• Problem to solve: Each time a line of the listing holds "CrtYd", copy that line.

• Given records:
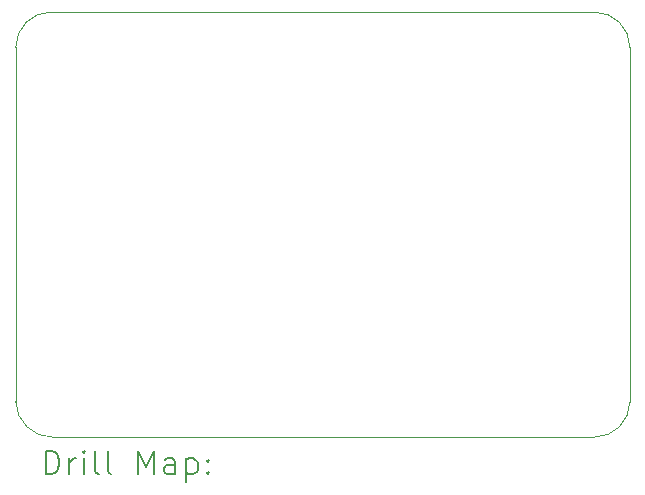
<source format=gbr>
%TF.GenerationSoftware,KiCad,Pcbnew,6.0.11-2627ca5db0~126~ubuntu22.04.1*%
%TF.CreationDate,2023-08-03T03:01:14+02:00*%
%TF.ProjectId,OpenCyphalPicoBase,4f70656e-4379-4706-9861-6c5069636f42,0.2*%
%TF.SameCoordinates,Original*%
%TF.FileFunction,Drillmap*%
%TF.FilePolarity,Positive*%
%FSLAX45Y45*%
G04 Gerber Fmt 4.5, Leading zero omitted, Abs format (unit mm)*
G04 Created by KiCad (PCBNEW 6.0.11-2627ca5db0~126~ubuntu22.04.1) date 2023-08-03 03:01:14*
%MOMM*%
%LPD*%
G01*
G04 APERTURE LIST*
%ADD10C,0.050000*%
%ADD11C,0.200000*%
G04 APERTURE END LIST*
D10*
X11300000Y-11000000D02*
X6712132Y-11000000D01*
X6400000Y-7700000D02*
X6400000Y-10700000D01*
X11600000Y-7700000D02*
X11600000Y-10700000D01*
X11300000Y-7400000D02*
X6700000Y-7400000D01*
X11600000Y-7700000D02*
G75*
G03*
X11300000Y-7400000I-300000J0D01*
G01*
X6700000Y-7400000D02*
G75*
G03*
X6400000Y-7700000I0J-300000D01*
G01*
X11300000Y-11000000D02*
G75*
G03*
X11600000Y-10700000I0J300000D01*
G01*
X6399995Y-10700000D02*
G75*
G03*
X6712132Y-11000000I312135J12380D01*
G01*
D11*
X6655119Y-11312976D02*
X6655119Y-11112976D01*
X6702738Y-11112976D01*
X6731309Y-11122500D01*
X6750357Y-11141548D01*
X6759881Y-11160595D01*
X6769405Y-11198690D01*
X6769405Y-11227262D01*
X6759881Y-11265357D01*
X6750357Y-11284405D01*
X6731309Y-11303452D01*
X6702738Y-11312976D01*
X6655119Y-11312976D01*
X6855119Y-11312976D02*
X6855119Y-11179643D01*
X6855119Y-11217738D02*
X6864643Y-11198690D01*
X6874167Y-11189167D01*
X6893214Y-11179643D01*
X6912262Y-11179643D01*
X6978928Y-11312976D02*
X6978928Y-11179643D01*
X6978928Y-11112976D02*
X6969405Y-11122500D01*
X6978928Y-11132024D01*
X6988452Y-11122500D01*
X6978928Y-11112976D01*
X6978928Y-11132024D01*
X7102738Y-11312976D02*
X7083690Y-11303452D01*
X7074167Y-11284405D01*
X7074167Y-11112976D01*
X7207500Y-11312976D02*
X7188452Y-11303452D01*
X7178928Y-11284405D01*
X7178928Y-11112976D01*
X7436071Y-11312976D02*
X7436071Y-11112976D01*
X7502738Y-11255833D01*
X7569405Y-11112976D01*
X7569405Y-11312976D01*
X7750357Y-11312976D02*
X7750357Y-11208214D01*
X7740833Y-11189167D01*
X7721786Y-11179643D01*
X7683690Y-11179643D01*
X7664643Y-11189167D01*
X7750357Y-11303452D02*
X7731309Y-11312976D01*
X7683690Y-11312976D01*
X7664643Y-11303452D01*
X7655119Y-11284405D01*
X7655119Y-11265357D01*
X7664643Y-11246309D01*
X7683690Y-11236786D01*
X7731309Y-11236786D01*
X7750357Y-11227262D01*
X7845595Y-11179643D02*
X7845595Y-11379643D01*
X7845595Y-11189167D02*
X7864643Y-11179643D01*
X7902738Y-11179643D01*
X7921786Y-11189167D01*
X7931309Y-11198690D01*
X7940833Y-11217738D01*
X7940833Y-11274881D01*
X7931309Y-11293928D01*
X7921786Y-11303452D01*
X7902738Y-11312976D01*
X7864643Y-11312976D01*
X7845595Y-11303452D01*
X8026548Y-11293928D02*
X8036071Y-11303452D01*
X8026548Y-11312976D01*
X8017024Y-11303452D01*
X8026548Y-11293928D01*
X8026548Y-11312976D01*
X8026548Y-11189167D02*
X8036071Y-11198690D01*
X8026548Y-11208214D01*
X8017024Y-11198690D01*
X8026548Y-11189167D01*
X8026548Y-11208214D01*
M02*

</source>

...

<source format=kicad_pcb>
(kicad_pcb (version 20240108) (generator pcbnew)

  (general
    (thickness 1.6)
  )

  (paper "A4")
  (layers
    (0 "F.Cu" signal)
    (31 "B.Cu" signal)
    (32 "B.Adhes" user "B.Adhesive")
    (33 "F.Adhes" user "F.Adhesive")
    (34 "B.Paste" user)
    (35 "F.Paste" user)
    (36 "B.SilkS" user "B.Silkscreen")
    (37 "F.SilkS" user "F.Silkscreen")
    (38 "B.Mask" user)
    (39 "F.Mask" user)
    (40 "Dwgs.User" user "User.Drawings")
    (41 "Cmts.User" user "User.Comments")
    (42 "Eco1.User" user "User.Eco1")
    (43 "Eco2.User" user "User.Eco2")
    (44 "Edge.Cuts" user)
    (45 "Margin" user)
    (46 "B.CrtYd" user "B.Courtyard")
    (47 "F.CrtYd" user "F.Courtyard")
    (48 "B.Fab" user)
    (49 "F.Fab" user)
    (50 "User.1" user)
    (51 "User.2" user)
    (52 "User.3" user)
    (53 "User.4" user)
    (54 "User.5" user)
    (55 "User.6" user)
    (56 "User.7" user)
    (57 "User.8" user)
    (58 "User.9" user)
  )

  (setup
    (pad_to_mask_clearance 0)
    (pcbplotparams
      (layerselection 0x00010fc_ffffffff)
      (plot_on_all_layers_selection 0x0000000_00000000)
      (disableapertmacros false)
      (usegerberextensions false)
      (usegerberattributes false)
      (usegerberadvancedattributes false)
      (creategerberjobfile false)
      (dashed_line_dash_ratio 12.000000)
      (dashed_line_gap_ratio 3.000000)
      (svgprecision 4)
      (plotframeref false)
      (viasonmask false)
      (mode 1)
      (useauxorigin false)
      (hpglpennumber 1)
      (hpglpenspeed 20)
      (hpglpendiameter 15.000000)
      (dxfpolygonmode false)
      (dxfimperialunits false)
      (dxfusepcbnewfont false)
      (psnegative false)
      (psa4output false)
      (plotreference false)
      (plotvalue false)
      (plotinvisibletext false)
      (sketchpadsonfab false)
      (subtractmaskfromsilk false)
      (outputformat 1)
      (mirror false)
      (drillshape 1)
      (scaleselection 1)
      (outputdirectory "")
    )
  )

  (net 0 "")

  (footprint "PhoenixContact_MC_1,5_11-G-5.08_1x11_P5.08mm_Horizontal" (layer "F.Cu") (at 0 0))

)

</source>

• Solution for this task:
    (46 "B.CrtYd" user "B.Courtyard")
    (47 "F.CrtYd" user "F.Courtyard")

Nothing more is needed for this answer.